Beyond the detection limit: A review of high-Q optical ring resonator sensors

High-quality factor (high-Q) optical ring resonators have become essential in modern photonic sensing systems due to their exceptional sensitivity, compact footprint, and compatibility with integrated platforms. This review provides a comprehensive overview of the fundamental principles, material platforms, fabrication techniques, and architectural advancements that govern the performance of high-Q ring resonator sensors. Key factors influencing the Q-factor, including waveguide geometry, surface roughness, and coupling conditions, are examined in detail, along with their impact on sensor sensitivity, limit of detection, and stability. Various resonator architectures such as microrings, racetracks, microtoroids, and photonic crystal rings are analyzed, highlighting strategies to achieve ultra-high Q-factors and enhanced light-matter interactions.

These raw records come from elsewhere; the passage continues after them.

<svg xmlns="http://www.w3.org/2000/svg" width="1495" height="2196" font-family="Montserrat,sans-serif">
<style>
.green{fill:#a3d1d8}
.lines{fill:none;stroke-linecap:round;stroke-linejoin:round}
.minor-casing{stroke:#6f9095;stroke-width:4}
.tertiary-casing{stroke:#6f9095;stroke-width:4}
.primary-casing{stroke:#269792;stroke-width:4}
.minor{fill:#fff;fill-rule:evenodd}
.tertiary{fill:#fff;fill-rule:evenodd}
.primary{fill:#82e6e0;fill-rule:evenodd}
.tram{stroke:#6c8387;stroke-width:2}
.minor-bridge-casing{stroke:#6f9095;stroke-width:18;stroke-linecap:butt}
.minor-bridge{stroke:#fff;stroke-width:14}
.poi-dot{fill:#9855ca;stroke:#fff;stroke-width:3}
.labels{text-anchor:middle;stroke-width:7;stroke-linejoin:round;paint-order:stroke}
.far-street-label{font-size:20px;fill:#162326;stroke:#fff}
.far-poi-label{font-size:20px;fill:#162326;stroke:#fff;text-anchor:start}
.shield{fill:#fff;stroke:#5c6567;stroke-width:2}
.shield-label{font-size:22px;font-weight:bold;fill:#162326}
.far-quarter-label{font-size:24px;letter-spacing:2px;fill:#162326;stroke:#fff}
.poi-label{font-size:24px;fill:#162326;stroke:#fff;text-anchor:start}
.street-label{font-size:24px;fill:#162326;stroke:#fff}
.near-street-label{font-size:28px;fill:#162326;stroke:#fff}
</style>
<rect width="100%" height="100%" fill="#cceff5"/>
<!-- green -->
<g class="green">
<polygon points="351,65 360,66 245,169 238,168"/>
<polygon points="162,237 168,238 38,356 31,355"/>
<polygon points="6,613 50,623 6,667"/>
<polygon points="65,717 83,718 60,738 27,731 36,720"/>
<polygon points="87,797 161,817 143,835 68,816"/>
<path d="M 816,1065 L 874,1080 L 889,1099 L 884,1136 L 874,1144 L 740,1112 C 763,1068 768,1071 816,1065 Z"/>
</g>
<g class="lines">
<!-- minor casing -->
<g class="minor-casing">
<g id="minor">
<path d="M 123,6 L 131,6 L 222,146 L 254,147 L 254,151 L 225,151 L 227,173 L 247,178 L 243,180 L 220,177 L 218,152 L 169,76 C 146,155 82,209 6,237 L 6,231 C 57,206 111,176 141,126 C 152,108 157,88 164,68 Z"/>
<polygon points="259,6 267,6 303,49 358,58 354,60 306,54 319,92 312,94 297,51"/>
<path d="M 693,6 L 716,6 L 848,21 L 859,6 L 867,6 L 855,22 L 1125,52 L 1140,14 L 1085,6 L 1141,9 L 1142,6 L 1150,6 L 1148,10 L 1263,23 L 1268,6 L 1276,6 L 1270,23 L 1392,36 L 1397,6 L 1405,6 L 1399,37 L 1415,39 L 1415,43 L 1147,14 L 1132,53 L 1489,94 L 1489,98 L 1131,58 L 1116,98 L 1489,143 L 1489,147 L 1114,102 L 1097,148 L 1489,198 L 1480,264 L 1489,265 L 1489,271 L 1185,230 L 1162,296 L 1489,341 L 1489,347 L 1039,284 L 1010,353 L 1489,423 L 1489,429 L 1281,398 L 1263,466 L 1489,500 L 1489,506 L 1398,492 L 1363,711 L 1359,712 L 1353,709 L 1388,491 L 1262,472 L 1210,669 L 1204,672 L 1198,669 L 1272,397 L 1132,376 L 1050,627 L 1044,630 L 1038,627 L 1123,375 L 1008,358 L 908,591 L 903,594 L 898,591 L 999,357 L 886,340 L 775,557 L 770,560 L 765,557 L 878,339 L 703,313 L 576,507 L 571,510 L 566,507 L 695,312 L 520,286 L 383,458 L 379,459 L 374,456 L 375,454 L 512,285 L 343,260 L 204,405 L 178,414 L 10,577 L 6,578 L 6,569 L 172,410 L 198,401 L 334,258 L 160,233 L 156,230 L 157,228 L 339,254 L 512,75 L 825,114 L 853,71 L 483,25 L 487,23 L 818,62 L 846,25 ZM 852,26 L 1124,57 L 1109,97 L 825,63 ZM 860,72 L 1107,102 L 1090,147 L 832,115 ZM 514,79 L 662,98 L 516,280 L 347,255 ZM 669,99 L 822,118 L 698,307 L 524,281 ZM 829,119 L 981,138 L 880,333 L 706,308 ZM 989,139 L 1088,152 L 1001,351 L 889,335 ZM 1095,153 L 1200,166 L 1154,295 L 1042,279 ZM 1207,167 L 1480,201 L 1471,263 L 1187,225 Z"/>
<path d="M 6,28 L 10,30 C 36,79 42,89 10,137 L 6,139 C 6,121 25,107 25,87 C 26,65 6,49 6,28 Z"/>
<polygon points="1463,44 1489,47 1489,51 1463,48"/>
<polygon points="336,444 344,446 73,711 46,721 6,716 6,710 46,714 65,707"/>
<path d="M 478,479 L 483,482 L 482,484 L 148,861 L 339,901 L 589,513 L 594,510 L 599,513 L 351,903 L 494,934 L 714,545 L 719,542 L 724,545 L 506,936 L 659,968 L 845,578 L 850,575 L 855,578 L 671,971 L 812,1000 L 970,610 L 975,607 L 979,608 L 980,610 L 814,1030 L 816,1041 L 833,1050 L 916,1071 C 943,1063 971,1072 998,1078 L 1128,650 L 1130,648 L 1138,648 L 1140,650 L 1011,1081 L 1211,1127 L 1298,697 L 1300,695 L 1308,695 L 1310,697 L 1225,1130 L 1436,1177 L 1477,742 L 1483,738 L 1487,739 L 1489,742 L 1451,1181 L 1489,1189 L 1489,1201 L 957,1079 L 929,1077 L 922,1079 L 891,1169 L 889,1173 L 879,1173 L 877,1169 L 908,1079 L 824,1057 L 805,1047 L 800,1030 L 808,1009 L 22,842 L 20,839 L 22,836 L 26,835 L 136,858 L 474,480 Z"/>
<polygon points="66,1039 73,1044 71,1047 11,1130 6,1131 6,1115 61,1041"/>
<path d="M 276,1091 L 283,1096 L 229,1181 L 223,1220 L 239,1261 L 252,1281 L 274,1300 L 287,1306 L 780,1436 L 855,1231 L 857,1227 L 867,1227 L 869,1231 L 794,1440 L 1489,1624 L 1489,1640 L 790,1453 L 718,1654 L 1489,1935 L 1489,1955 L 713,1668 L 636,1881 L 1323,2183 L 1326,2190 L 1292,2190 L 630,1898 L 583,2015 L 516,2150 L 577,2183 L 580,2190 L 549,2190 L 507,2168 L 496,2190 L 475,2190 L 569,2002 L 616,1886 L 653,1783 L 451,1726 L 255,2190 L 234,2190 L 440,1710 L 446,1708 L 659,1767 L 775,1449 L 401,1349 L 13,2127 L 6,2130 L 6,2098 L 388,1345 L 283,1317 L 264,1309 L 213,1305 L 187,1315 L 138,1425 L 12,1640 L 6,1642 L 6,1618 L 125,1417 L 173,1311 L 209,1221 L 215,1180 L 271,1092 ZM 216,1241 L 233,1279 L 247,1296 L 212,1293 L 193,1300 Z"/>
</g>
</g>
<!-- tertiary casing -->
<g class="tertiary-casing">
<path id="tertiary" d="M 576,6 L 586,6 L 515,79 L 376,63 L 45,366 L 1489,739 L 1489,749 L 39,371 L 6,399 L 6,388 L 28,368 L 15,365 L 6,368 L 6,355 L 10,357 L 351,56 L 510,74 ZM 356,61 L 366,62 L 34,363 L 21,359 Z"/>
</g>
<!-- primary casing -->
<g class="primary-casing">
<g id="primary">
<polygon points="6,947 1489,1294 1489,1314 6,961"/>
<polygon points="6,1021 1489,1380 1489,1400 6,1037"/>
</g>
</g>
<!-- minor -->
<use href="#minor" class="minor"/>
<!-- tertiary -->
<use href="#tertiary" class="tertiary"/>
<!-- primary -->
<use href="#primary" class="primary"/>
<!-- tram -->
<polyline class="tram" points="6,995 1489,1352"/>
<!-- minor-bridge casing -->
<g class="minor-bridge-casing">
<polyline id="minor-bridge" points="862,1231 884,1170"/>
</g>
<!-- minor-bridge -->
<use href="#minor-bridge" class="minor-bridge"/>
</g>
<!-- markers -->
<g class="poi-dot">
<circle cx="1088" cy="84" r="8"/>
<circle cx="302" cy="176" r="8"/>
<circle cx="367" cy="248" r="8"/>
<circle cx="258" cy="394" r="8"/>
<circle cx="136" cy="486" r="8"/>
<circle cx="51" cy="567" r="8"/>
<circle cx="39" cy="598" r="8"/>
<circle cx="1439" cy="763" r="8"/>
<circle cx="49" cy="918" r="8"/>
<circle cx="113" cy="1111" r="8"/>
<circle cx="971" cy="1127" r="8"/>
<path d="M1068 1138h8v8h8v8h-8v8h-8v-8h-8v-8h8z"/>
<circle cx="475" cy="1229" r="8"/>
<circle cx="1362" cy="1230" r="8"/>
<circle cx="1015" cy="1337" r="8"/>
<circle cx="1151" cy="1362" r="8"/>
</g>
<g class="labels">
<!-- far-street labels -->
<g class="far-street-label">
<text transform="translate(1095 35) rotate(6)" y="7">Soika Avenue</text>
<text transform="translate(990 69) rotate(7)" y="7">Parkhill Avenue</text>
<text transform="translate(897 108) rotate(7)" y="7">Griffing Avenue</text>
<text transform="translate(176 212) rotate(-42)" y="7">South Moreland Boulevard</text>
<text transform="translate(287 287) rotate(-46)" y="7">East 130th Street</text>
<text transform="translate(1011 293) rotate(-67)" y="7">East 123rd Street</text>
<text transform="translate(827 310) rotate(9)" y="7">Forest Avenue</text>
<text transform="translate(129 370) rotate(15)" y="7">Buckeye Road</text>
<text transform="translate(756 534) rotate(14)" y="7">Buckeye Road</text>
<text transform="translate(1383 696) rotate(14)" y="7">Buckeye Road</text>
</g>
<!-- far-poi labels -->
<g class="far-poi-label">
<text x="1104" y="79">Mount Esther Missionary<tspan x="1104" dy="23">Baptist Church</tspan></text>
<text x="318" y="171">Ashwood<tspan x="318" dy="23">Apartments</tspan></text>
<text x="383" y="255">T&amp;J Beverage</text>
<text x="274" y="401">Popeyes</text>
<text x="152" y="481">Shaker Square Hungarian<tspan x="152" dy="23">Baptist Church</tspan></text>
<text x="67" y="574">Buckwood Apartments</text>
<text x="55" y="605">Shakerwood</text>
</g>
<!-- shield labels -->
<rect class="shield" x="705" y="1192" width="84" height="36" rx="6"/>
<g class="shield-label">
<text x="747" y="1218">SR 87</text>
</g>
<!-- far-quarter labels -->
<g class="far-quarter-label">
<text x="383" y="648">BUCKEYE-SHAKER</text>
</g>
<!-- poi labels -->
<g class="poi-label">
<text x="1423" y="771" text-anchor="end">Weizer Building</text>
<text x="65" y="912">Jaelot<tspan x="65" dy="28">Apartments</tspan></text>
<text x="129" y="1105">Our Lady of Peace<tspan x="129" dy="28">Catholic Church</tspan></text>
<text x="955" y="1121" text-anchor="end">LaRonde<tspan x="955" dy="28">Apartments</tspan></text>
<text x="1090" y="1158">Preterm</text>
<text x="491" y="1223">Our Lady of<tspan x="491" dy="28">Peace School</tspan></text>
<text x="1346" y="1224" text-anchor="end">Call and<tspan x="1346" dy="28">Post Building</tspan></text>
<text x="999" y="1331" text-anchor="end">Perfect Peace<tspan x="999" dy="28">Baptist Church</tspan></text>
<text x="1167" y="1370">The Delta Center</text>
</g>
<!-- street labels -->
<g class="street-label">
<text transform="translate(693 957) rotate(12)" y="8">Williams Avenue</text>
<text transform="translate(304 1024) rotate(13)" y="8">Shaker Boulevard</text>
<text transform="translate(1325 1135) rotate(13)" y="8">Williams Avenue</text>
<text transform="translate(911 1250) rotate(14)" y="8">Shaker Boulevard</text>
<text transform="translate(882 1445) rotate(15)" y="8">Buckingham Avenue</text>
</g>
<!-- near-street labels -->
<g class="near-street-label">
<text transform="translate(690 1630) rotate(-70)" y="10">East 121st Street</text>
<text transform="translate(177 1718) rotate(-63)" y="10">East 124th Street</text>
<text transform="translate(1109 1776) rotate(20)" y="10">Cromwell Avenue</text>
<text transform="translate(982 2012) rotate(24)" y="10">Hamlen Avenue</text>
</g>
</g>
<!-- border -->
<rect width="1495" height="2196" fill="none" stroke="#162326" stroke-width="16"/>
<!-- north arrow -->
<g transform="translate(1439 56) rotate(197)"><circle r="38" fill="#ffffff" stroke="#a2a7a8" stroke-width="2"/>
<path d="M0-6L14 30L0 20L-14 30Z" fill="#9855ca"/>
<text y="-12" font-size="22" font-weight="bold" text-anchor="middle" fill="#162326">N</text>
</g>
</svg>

Applications in biosensing, environmental monitoring, and physical parameter detection are discussed, emphasizing label-free single-molecule detection and integration into lab-on-chip systems. Challenges such as fabrication reproducibility, thermal drift, environmental noise, and scalability to large sensor arrays are critically evaluated. The review concludes by exploring emerging trends, including hybrid integration, nonlinear enhancements, and quantum sensing applications. Overall, this work underscores the pivotal role of high-Q ring resonators in advancing next-generation optical sensors and outlines future directions toward their widespread deployment in real-world environments.